Moderno e unico era anche nel presentarsi al mondo, con
quelle canotte fatte in casa che erano uno spettacolo, e che rimandavano sempre
il pensiero alla sua terra e alla sua gente, in qualunque parte del mondo si
trovasse. Moderno e diverso fu nelle scelte di vita. Generoso, elegante, pronto
a mettersi in gioco per gli altri. Una “vocazione” particolarmente apprezzata a
Gold Coast, la città del Queensland di cui si era innamorato durante una
vacanza con Helen nel 1957, e nella quale sarebbe tornato quasi ogni anno fino
a stabilircisi definitivamente nel 1995: i cittadini (oltre mezzo milione di
abitanti) di questa terra affacciata sull’oceano, di spiagge infinite, sole che
riscalda e cuori innamorati persi dietro ai loro surf, decisero nel 2004 che
Ron Clarke avrebbe dovuto diventare “major”. E lui restò il loro sindaco fino
al 2012, tre anni prima di andarsene per sempre. Il cuore aveva dato i primi
segnali di affaticamento nel 1972, due anni dopo il ritiro dalle scene, e nel
1983 proprio un innocuo allenamento di corsa lo aveva mandato in fibrillazione,
e c’era voluta un’operazione perfettamente riuscita per sistemare una valvola
difettosa. L’addio arrivò a causa di un’insufficienza renale, nel giugno 2015.
Un mese esatto prima del cinquantesimo anniversario di quel record incredibile
ottenuto sulla pista di Oslo.
Impossibile etichettare Ron Clarke come un perdente. Le
sue vittorie, a rileggerle bene, sono anche nella vita dopo l’atletica, quella
di uomo d’affari prima e di amministratore pubblico poi. Prese questi impegni
con la stessa passione e la stessa determinazione con cui aveva lavorato per
migliorarsi e assicurarsi un posto tra i grandi del mezzofondo. Nel grande
libro dell’atletica, è entrato da precursore.
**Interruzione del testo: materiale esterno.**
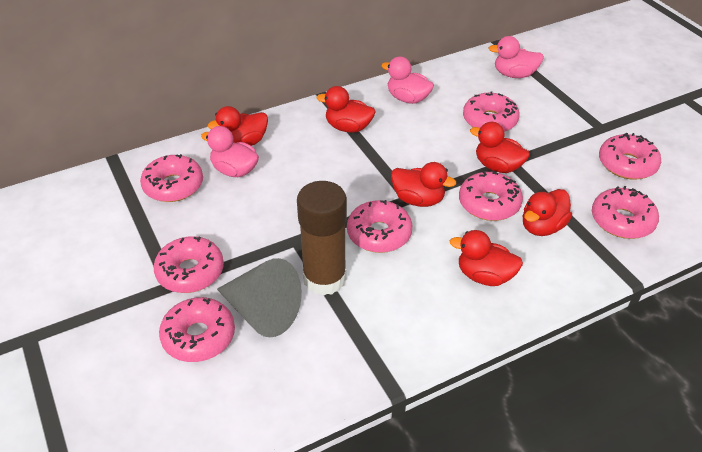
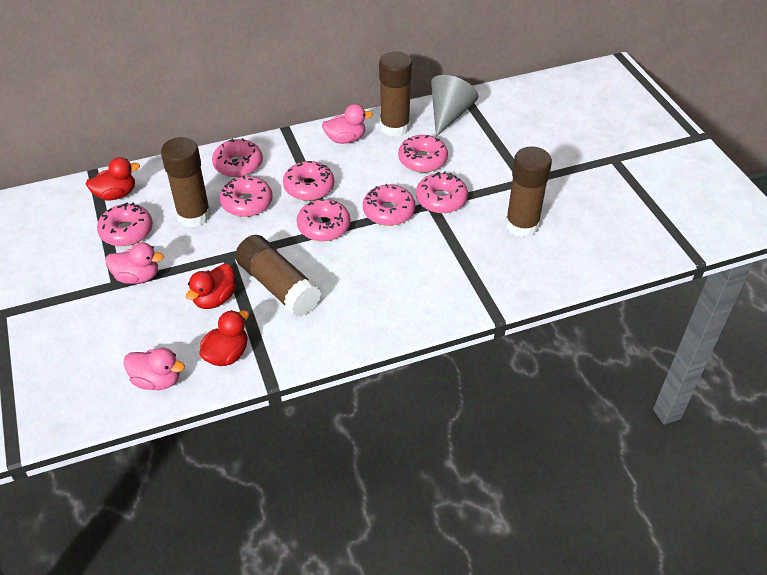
brown glue stick: [297,181,347,296] = 1 -> [161,137,211,227] [235,235,321,317] [379,52,412,137] [505,147,552,237] = 4
red duck: [208,106,268,146] [317,86,375,133] [391,162,456,207] [450,230,523,286] [470,122,530,173] [523,189,572,236] = 6 -> [86,157,140,200] [186,264,236,309] [199,310,249,366] = 3

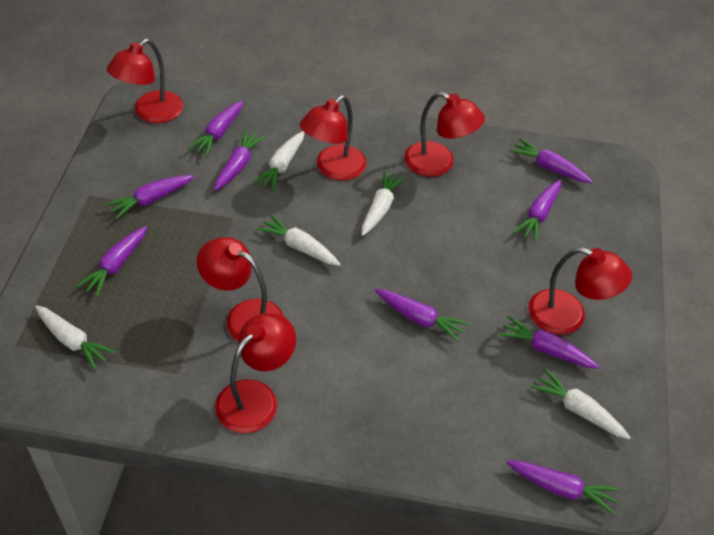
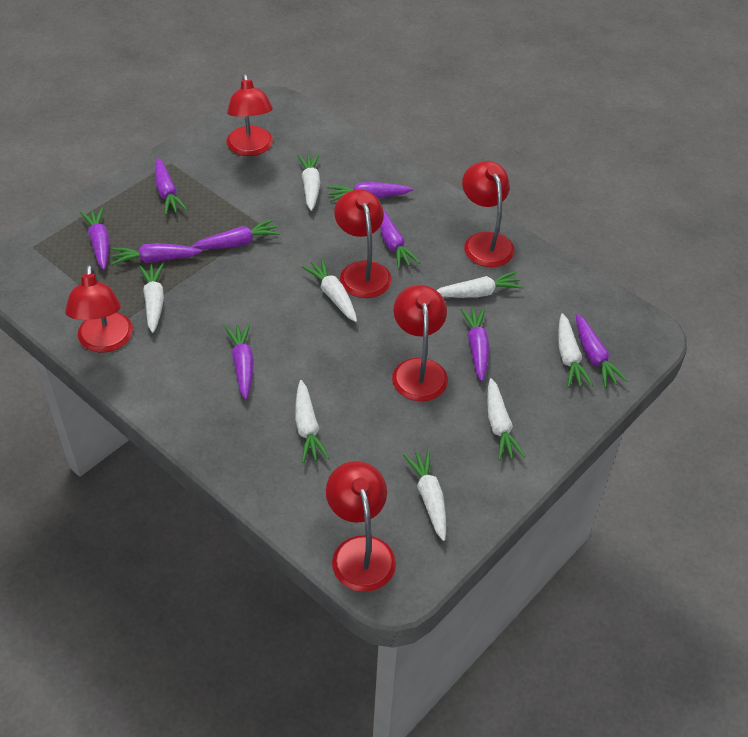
white carrot: [35,305,116,370] [253,131,304,191] [256,214,341,266] [362,170,406,236] [531,369,631,439] = 5 -> [139,263,164,333] [295,380,329,463] [297,154,320,211] [302,258,357,322] [403,449,446,541] [437,271,524,298] [487,378,525,461] [558,313,593,388] = 8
Arrivando a correre, oltre
cinquant’anni fa, i 10000 con quel “crono” stratosferico, 27’39”4, ma anche i
5000 in 13’16”6, e a percorrere 20,323 chilometri nell’ora in pista. “Ero un corridore dallo stile molto
semplice. Mi piaceva azzardare, cercare sempre di andare ad esplorare i miei
limiti, correre da “front runner” cercando di viaggiare più veloce che potevo.
A volte la cosa ha funzionato, a volte no”. Ma quando ha funzionato,
accidenti, sono state pagine indimenticabili per l’atletica leggera. Zatopek, che lo aveva capito prima di tutti,
lo ricompensò con una medaglia d’oro che non aveva eguali.